WORK TO BE COMPLETED: Retype every line of the material below word for word, leaving out the pictures.

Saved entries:
____

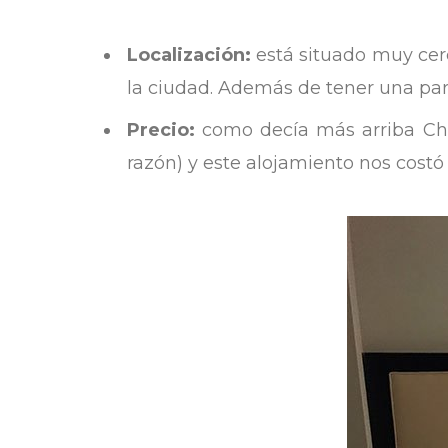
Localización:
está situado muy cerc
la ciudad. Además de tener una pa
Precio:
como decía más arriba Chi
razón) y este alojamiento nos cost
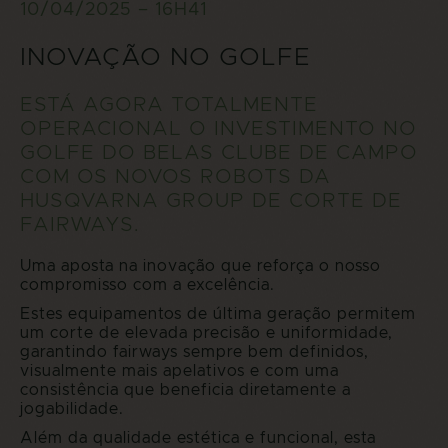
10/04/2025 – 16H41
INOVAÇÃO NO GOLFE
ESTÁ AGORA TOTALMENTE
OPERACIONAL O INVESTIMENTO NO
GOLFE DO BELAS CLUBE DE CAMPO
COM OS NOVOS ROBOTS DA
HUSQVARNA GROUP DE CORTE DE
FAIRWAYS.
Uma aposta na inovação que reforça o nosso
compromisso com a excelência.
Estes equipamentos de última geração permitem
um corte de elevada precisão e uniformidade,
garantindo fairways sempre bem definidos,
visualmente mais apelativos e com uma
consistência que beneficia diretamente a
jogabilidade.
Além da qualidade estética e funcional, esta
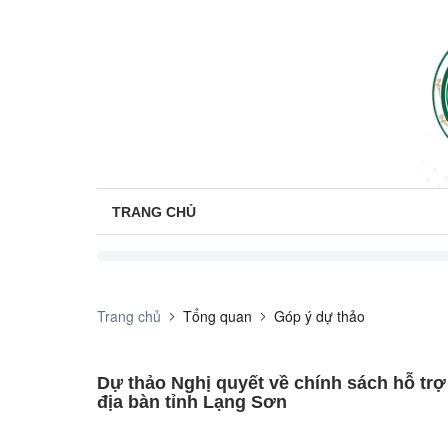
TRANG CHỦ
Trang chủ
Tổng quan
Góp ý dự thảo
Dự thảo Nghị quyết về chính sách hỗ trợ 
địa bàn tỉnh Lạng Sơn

____

EXERCISE RESULT:
Localización:
está situado muy cerc
la ciudad. Además de tener una pa
Precio:
como decía más arriba Chi
razón) y este alojamiento nos cost
10/04/2025 – 16H41
INOVAÇÃO NO GOLFE
ESTÁ AGORA TOTALMENTE
OPERACIONAL O INVESTIMENTO NO
GOLFE DO BELAS CLUBE DE CAMPO
COM OS NOVOS ROBOTS DA
HUSQVARNA GROUP DE CORTE DE
FAIRWAYS.
Uma aposta na inovação que reforça o nosso
compromisso com a excelência.
Estes equipamentos de última geração permitem
um corte de elevada precisão e uniformidade,
garantindo fairways sempre bem definidos,
visualmente mais apelativos e com uma
consistência que beneficia diretamente a
jogabilidade.
Além da qualidade estética e funcional, esta
TRANG CHỦ
Trang chủ
Tổng quan
Góp ý dự thảo
Dự thảo Nghị quyết về chính sách hỗ trợ 
địa bàn tỉnh Lạng Sơn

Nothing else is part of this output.